• _EXCERPTED PASSAGE_
══════════════════════════════

The Problem of Agreement

You would think that getting a handful of computers to agree on a single value would be straightforward. After all, we solved distributed telephony in the 1960s, we landed on the moon with less computing power than your thermostat, and your average database handles millions of transactions per day. Surely “pick a value and tell everyone” is a solved problem.

It is not. It is, in fact, one of the deepest problems in computer science, and the source of more production outages, data loss incidents, and engineer-years of debugging than perhaps any other single class of problem. Welcome to consensus.

What We Mean by “Agreement”

Let us be precise, because imprecision is what gets systems killed.

Consensus is the problem of getting a set of N processes (nodes, servers, replicas — pick your preferred term) to agree on a single value. That is the one-sentence version. The formal version requires three properties:

Agreement. No two correct processes decide on different values. If node A decides the value is “X” and node B decides the value is “Y”, your system is broken. This is the non-negotiable property. Everything else is optimization.

Validity. The decided value must have been proposed by some process. This sounds trivially obvious, but without it, you could satisfy Agreement by having every node always decide “42” regardless of input. Validity prevents degenerate solutions.

Termination. Every correct process eventually decides some value. This is the liveness property, and it is where all the trouble lives. A protocol that satisfies Agreement and Validity by never deciding anything is technically safe but entirely useless.

Some formulations add Integrity (a process decides at most once) as a separate property. Others fold it into Agreement. The distinction matters less than understanding that these three properties — safety (Agreement + Validity) and liveness (Termination) — are in fundamental tension with each other when failures enter the picture. We will see exactly why in Chapter 3.

The Two Generals Problem: A Parable

Before we tackle distributed consensus proper, let us consider its simpler, more hopeless cousin.

Two armies, each commanded by a general, are camped on opposite sides of a valley. In the valley sits an enemy city. The armies can only win if they attack simultaneously. If only one attacks, it will be destroyed. The generals can communicate only by sending messengers through the valley, but messengers may be captured by the enemy — that is, messages may be lost.

General A sends a message: “Attack at dawn.” But how does A know that B received the message? B could send an acknowledgment. But how does B know that A received the acknowledgment? A could acknowledge the acknowledgment. You see where this is going.

══════════════════════════════

• _DATASET CONTENT_
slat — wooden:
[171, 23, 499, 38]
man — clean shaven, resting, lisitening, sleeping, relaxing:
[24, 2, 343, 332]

══════════════════════════════

• _QUESTIONS ON THE MATERIAL_
1. From the consensus passage, copy the part that opens with the words containing "Validity. The decided" and closes with "in Chapter 3.".
2. Render this sentence from the consensus passage in French: "Consensus is the problem of getting a set of N processes (nodes, servers, replicas — pick your preferred term) to agree on a single value."
3. Turn the paragraph of the consensus passage beginning "Two armies, each commanded by a general" into a short bulleted list that keeps its main facts.

• _SOLUTIONS TO EACH TASK_
1.
Validity. The decided value must have been proposed by some process. This sounds trivially obvious, but without it, you could satisfy Agreement by having every node always decide “42” regardless of input. Validity prevents degenerate solutions.

Termination. Every correct process eventually decides some value. This is the liveness property, and it is where all the trouble lives. A protocol that satisfies Agreement and Validity by never deciding anything is technically safe but entirely useless.

Some formulations add Integrity (a process decides at most once) as a separate property. Others fold it into Agreement. The distinction matters less than understanding that these three properties — safety (Agreement + Validity) and liveness (Termination) — are in fundamental tension with each other when failures enter the picture. We will see exactly why in Chapter 3.

2. Le consensus est le problème qui consiste à amener un ensemble de N processus (nœuds, serveurs, répliques — choisissez le terme que vous préférez) à s'accorder sur une valeur unique.

3.
- Two armies, each led by a general, are camped on opposite sides of a valley that holds an enemy city.
- They win only if they attack simultaneously, and an army attacking alone is destroyed.
- The generals can communicate only by sending messengers through the valley.
- The enemy may capture messengers, so messages may be lost.